▶ _SOURCE PASSAGE_:
......

Thresher went on to write that she was disappointed with his lack of response to her concerns, citing his job as a teacher as a reason she hoped he would have been more sensitive. 

In the letter to the school, dated June 9, she wrote that she continued to be concerned about what she considered an inappropriate relationship between Asturizaga and Hannah. She said that she would continue to withhold permission for Hannah to attend the school for the 1999-2000 school year and that she would not be responsible for any financial obligation into which her ex-husband entered. 

She also refused permission for Hannah to work at the school’s summer camps, where she would have contact with Asturizaga. 

The details of Thresher’s letter to her attorney were not released, but investigators said that the letter informed her lawyer that Thresher had heard from other mothers concerned about their own daughters’ relationships with Asturizaga, who was also a youth soccer coach.

......

[Data drawn from a collection]
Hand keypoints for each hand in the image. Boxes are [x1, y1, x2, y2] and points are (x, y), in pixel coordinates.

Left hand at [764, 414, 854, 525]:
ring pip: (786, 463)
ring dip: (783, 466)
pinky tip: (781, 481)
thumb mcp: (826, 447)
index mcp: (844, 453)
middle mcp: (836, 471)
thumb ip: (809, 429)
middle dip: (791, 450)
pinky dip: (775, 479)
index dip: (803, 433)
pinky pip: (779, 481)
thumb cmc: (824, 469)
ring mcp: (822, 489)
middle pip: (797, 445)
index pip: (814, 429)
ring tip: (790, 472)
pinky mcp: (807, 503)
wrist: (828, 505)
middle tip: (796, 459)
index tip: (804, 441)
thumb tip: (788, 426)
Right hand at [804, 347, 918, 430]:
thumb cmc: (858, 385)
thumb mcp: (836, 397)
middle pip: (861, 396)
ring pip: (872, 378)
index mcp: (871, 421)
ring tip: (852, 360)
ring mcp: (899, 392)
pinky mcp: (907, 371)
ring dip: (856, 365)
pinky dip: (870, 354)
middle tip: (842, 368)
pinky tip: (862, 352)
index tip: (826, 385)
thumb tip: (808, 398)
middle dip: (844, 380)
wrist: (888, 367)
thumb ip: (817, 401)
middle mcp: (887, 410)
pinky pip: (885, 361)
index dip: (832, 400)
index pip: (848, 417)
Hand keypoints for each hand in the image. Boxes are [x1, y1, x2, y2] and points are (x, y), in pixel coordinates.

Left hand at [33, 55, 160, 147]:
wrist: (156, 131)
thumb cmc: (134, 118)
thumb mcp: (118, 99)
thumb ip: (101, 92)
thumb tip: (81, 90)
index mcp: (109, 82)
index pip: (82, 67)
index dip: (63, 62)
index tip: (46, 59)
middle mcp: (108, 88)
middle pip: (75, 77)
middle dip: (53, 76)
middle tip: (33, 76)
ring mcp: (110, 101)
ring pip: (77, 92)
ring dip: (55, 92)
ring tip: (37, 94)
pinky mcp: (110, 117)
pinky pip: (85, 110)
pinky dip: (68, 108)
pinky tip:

......

▶ _PROBLEMS TO SOLVE_:
a – Print the portion of the news excerpt starting with "In the letter" and going on through "her ex-husband entered.".
b – According to the news excerpt, why did Thresher refuse permission for Hannah to work at the school's summer camps? Answer in one to three sentences.
c – In the news excerpt, what date is given for Thresher's letter to the school?
The data is separate material and is not part of the news excerpt.

▶ _SOLUTION SET_:
a –
In the letter to the school, dated June 9, she wrote that she continued to be concerned about what she considered an inappropriate relationship between Asturizaga and Hannah. She said that she would continue to withhold permission for Hannah to attend the school for the 1999-2000 school year and that she would not be responsible for any financial obligation into which her ex-husband entered.

b – She refused because at the summer camps Hannah would have contact with Asturizaga. Thresher considered the relationship between Asturizaga and Hannah inappropriate.

c – June 9.